Can you reproduce every line of the records below verbatim, with nothing changed?
-- Working data start --
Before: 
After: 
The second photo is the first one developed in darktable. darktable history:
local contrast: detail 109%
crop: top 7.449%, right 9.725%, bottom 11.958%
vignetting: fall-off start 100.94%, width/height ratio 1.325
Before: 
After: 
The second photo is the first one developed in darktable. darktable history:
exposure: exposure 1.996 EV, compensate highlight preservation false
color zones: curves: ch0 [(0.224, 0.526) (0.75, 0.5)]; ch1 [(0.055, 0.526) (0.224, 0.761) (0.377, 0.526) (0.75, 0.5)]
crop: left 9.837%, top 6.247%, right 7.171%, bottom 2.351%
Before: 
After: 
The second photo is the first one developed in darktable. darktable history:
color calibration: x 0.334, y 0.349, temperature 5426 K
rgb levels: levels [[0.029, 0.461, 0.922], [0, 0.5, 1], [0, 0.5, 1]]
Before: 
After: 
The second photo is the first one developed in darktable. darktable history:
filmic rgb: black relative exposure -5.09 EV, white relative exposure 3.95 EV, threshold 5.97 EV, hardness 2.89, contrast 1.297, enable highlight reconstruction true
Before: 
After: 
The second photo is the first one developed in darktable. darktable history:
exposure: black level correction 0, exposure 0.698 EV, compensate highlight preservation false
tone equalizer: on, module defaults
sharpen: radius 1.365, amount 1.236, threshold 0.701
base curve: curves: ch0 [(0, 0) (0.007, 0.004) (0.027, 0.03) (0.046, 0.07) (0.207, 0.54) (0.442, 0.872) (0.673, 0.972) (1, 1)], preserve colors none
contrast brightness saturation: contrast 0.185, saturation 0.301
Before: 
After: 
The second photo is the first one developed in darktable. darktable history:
-- Working data end --
Solution to the exercise =
Before: 
After: 
The second photo is the first one developed in darktable. darktable history:
local contrast: detail 109%
crop: top 7.449%, right 9.725%, bottom 11.958%
vignetting: fall-off start 100.94%, width/height ratio 1.325
Before: 
After: 
The second photo is the first one developed in darktable. darktable history:
exposure: exposure 1.996 EV, compensate highlight preservation false
color zones: curves: ch0 [(0.224, 0.526) (0.75, 0.5)]; ch1 [(0.055, 0.526) (0.224, 0.761) (0.377, 0.526) (0.75, 0.5)]
crop: left 9.837%, top 6.247%, right 7.171%, bottom 2.351%
Before: 
After: 
The second photo is the first one developed in darktable. darktable history:
color calibration: x 0.334, y 0.349, temperature 5426 K
rgb levels: levels [[0.029, 0.461, 0.922], [0, 0.5, 1], [0, 0.5, 1]]
Before: 
After: 
The second photo is the first one developed in darktable. darktable history:
filmic rgb: black relative exposure -5.09 EV, white relative exposure 3.95 EV, threshold 5.97 EV, hardness 2.89, contrast 1.297, enable highlight reconstruction true
Before: 
After: 
The second photo is the first one developed in darktable. darktable history:
exposure: black level correction 0, exposure 0.698 EV, compensate highlight preservation false
tone equalizer: on, module defaults
sharpen: radius 1.365, amount 1.236, threshold 0.701
base curve: curves: ch0 [(0, 0) (0.007, 0.004) (0.027, 0.03) (0.046, 0.07) (0.207, 0.54) (0.442, 0.872) (0.673, 0.972) (1, 1)], preserve colors none
contrast brightness saturation: contrast 0.185, saturation 0.301
Before: 
After: 
The second photo is the first one developed in darktable. darktable history:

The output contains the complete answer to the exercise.